### Your instructions:
For each line of the listing, output an exact copy.

### Records supplied:

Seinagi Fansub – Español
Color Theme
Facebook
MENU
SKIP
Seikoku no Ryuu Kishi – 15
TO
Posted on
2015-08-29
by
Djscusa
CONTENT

### Response:
Seinagi Fansub – Español
Color Theme
Facebook
MENU
SKIP
Seikoku no Ryuu Kishi – 15
TO
Posted on
2015-08-29
by
Djscusa
CONTENT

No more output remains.